The Catholic University of America's housing policy that separates men and women in dorms does not illegally discriminate, according to the D.C. Office Of Human Rights. Tuesday, it threw out a complaint from a George Washington University law professor.
Under Title IX law, it said, same-gender housing policies on college campuses aren't sexual discrimination.
"We agree that to follow Complainant's reasoning would include a prohibition on same-sex bathrooms, locker rooms and sports teams, which would lead to absurd results," said the DCOHR notice order, which the Deseret News obtained from Catholic University.
The complaint was filed by John F. Banzhaf III after John Garvey, Catholic University president, announced plans to transition all of its dorms to separate men's and women's housing. Garvey said it was not only in keeping with the school's religious tenets, but would also reduce binge drinking and casual sexual liaisons.

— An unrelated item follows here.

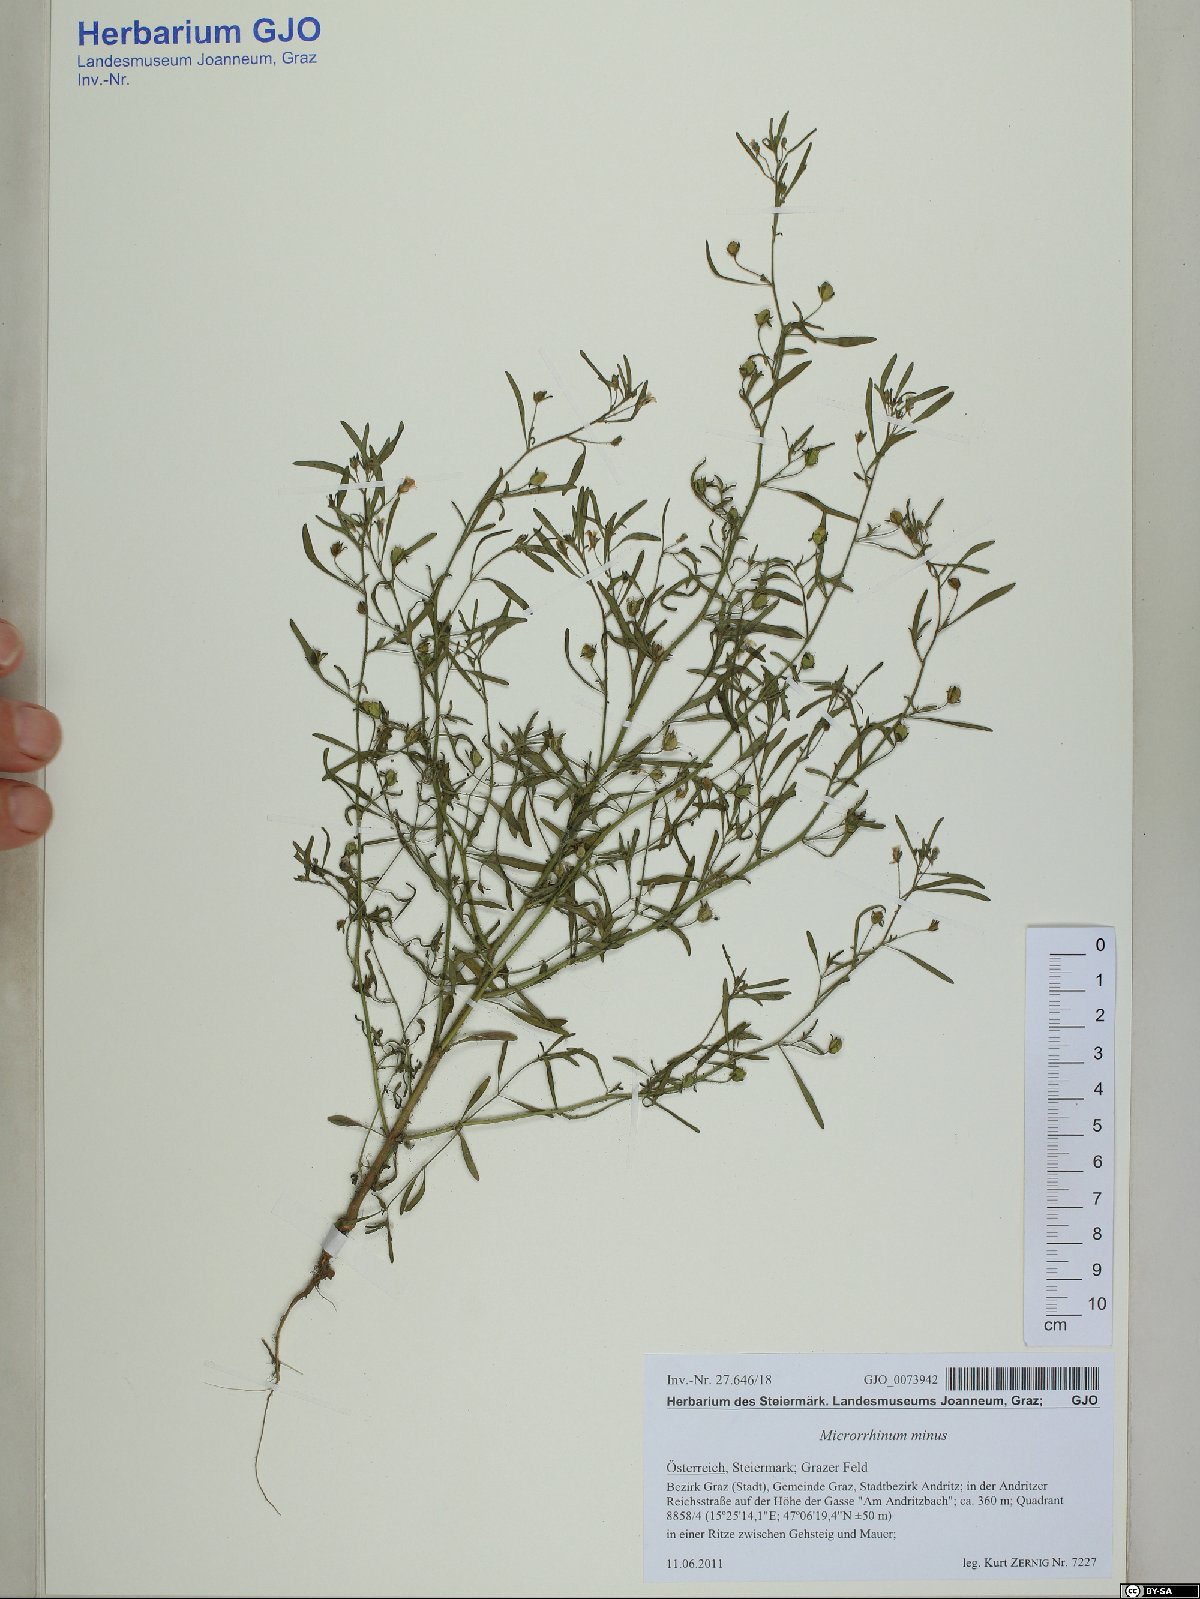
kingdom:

He wrote in an op-ed piece for the Wall Street Journal, published June 13, that "I know it's countercultural. More than 90 percent of college housing is now co-ed. But Christopher Kaczor at Loyola Marymount points to a surprising number of studies showing that students in co-ed dorms (41.5 percent) report weekly binge drinking more than twice as often as students in single-sex housing (17.6 percent). Similarly, students in co-ed housing are more likely (55.7 percent) than students in single-sex dorms (36.8 percent) to have had a sexual partner in the last year — and more than twice as likely to have had three or more.
"The point about sex is no surprise," he wrote. "The point about drinking is. I would have thought that young women would have a civilizing influence on young men. Yet the causal arrow seems to run the other way. Young women are trying to keep up — and young men are encouraging them (maybe because it facilitates hooking up)."

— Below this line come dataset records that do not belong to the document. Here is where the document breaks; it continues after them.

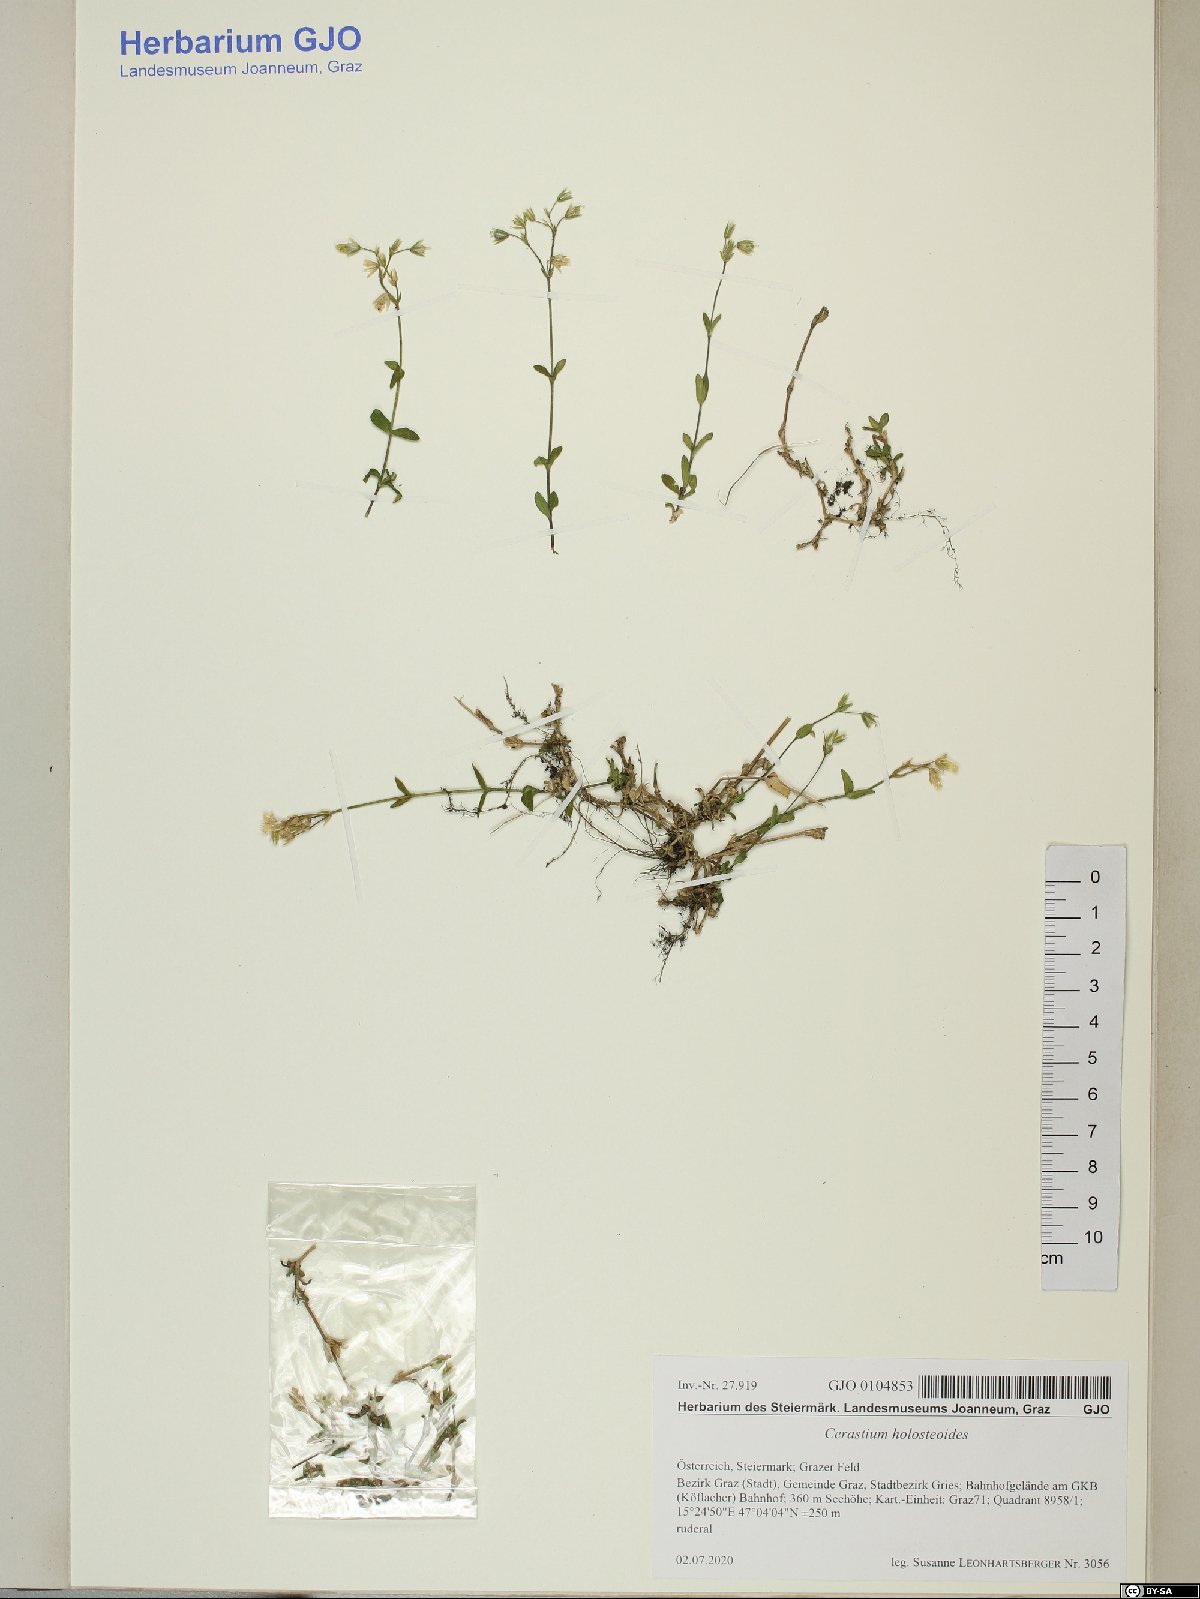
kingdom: Plantae
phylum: Tracheophyta
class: Magnoliopsida
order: Caryophyllales
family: Caryophyllaceae
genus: Cerastium
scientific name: Cerastium holosteoides
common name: Big chickweed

Banzhaf complained in part that the statement indicated Garvey had a "discriminatory animus against women." He said it violated D.C.'s Human Rights Act. The office found no such bias.

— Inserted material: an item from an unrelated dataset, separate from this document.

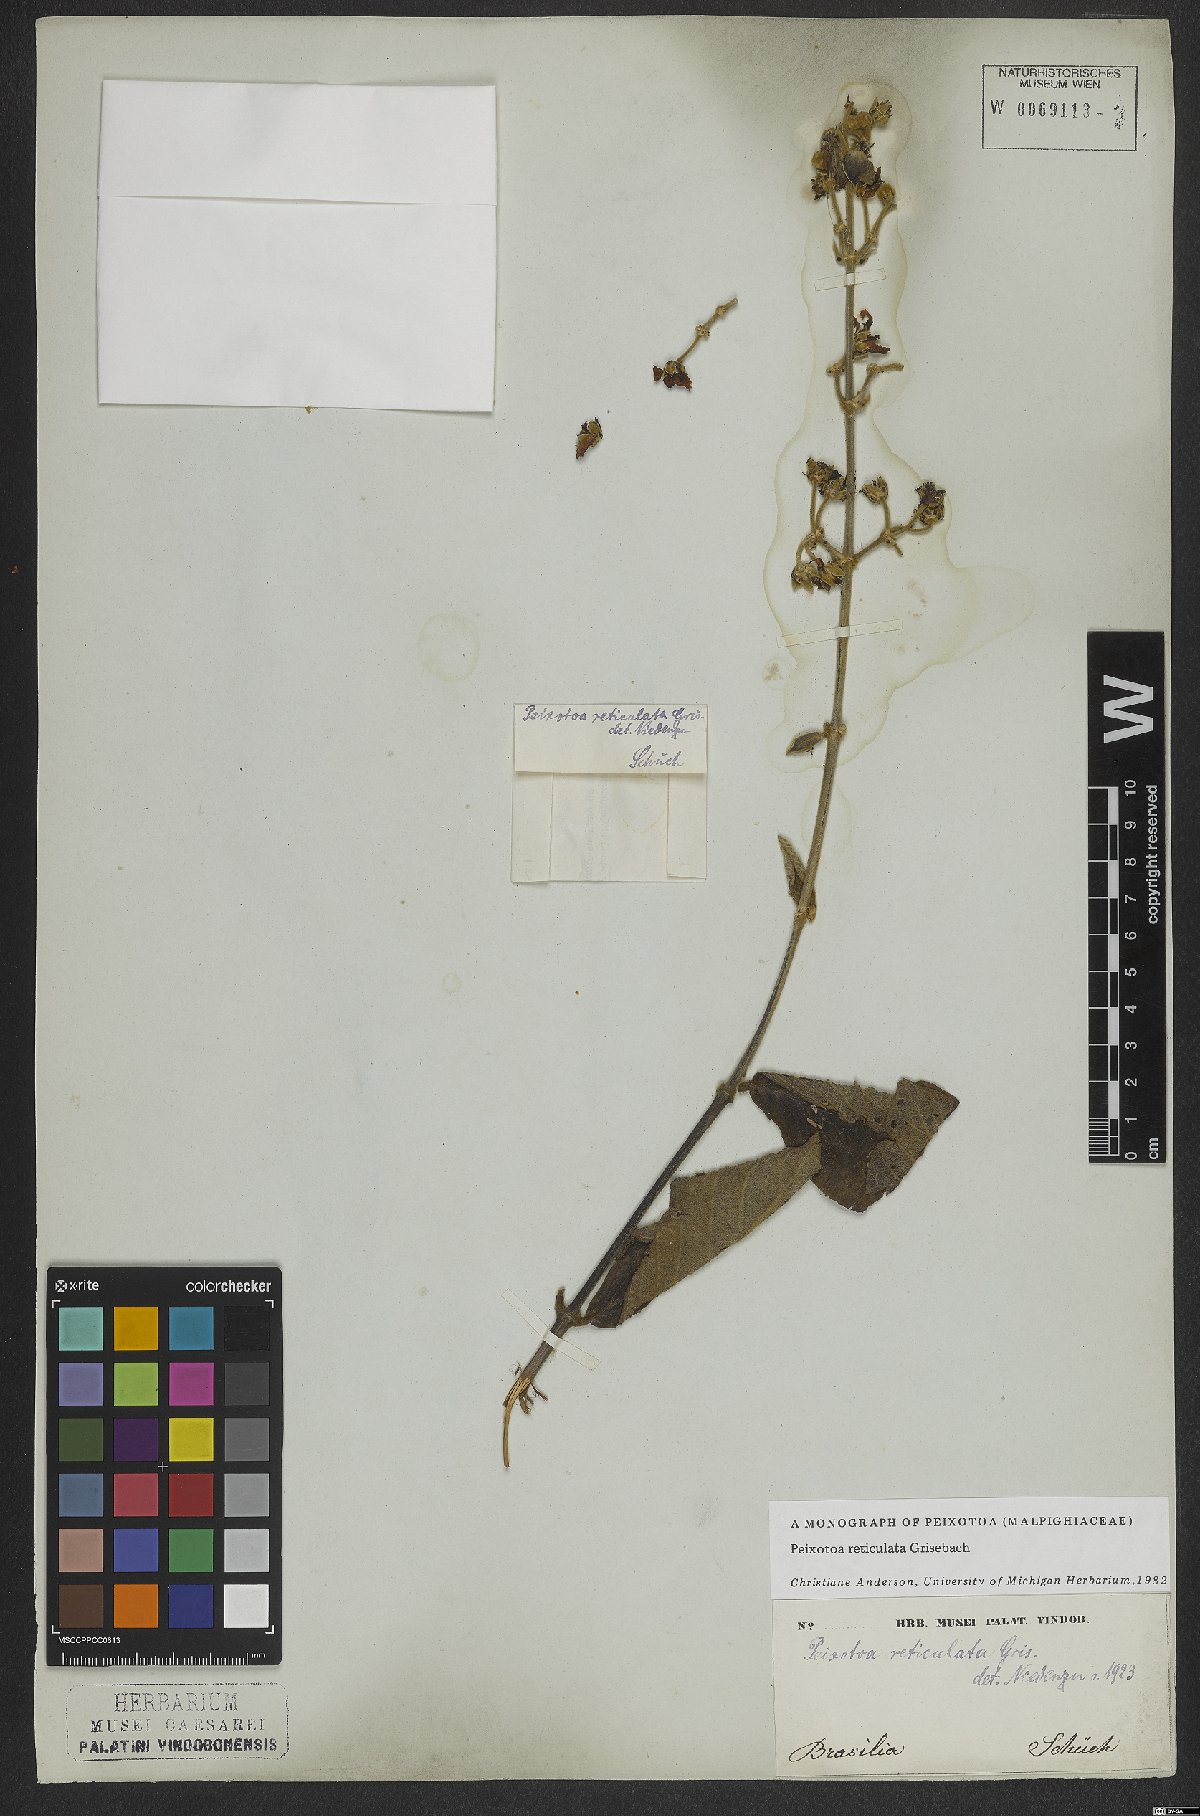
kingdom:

In a news release issued by Catholic University, Garvey said that "we were confident from the beginning that our actions were entirely legal and that OHR's decision would be favorable to our side. I am thankful for the outpouring of public support for our right to implement a principled decision to transition to single-sex residence halls. We will continue down that path."
Brigham Young University research of on-campus college housing environments in 2009 also found that students living in coed rather than one-gender dorms were 2½ times more apt to binge drink, more than twice as likely to have had multiple sexual partners in the past year and more likely to use pornography.